*Assigned task*:
In the entries below, find the string "planter" and return each line holding it.

============================================================

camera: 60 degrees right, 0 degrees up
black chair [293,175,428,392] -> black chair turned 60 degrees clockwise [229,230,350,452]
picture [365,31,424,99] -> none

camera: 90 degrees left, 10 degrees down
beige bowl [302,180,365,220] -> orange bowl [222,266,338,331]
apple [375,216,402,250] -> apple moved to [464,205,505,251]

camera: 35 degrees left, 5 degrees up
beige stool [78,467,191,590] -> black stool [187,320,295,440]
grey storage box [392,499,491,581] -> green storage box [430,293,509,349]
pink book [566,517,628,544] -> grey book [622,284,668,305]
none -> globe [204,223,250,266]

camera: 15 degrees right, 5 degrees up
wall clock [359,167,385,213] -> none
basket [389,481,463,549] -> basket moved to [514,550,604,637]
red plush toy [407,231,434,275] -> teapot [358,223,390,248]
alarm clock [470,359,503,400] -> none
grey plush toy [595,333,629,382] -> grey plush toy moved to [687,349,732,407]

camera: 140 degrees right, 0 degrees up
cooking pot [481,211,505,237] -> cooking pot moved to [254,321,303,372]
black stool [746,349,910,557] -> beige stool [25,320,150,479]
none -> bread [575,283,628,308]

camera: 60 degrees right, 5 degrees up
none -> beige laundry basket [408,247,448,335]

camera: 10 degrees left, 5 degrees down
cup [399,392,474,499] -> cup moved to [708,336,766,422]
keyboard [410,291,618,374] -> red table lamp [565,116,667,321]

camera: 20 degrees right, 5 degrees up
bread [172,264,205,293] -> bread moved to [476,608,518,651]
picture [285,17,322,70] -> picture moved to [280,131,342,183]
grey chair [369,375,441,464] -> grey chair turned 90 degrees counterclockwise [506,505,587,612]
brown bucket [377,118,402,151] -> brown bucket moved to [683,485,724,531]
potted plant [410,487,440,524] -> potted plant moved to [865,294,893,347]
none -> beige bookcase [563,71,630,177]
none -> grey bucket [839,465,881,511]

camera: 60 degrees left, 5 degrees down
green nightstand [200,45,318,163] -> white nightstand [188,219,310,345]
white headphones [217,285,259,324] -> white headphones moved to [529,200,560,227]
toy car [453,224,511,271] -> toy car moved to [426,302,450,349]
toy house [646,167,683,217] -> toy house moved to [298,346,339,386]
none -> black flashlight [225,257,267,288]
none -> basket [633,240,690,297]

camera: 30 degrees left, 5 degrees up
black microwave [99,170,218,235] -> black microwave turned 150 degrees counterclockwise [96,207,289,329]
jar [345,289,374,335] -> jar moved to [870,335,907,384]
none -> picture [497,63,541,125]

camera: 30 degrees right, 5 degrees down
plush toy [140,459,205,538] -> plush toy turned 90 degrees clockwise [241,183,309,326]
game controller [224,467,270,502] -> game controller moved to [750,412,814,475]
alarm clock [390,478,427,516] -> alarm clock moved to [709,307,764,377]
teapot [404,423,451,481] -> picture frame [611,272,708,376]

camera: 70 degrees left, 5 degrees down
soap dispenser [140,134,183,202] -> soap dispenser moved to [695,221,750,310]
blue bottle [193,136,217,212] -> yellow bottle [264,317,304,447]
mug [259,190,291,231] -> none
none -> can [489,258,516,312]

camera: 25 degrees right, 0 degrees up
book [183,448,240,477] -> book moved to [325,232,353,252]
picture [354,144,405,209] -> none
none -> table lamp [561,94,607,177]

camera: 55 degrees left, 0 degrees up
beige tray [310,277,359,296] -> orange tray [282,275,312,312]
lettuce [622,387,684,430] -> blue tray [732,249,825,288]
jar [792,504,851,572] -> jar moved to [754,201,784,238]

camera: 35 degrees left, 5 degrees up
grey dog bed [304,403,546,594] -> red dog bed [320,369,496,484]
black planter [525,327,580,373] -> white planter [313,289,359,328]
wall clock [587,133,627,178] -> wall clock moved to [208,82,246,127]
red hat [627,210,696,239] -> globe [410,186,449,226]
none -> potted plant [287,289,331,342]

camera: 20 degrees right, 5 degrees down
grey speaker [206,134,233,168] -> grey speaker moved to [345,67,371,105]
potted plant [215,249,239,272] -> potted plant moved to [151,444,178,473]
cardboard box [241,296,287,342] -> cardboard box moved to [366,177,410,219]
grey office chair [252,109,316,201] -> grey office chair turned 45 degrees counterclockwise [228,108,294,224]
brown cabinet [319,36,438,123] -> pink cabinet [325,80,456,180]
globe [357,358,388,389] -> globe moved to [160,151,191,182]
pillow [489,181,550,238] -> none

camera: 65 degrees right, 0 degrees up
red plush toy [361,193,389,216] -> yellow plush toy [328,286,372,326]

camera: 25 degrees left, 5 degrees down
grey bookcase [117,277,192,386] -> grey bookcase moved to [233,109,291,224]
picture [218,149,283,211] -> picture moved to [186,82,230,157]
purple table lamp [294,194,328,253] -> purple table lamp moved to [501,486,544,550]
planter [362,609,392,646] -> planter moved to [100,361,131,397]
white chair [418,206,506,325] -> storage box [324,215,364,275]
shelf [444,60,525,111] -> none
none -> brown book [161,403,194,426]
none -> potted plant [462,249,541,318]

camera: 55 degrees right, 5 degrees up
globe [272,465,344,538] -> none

============================================================

*Exercise answer*:
black planter [525,327,580,373] -> white planter [313,289,359,328]
planter [362,609,392,646] -> planter moved to [100,361,131,397]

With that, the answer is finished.